Exercise prompt: Any images in the material are to be dropped while every line is retyped exactly.

Data:
────────

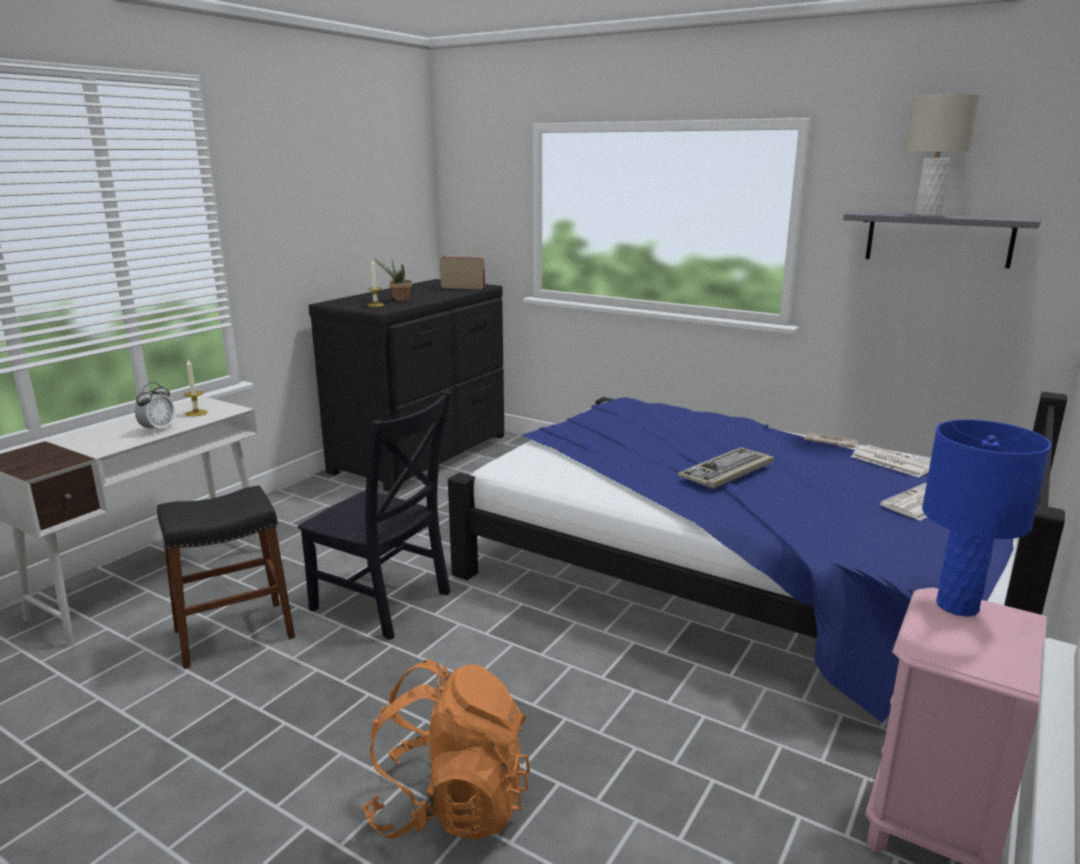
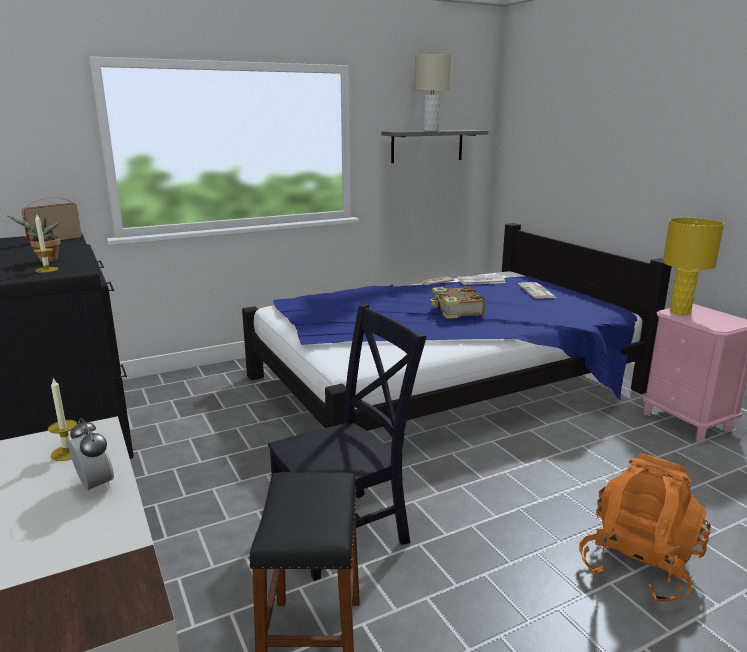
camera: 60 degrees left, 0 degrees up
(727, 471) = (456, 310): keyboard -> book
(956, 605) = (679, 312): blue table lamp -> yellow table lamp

────────

Exercise solution:
camera: 60 degrees left, 0 degrees up
(727, 471) = (456, 310): keyboard -> book
(956, 605) = (679, 312): blue table lamp -> yellow table lamp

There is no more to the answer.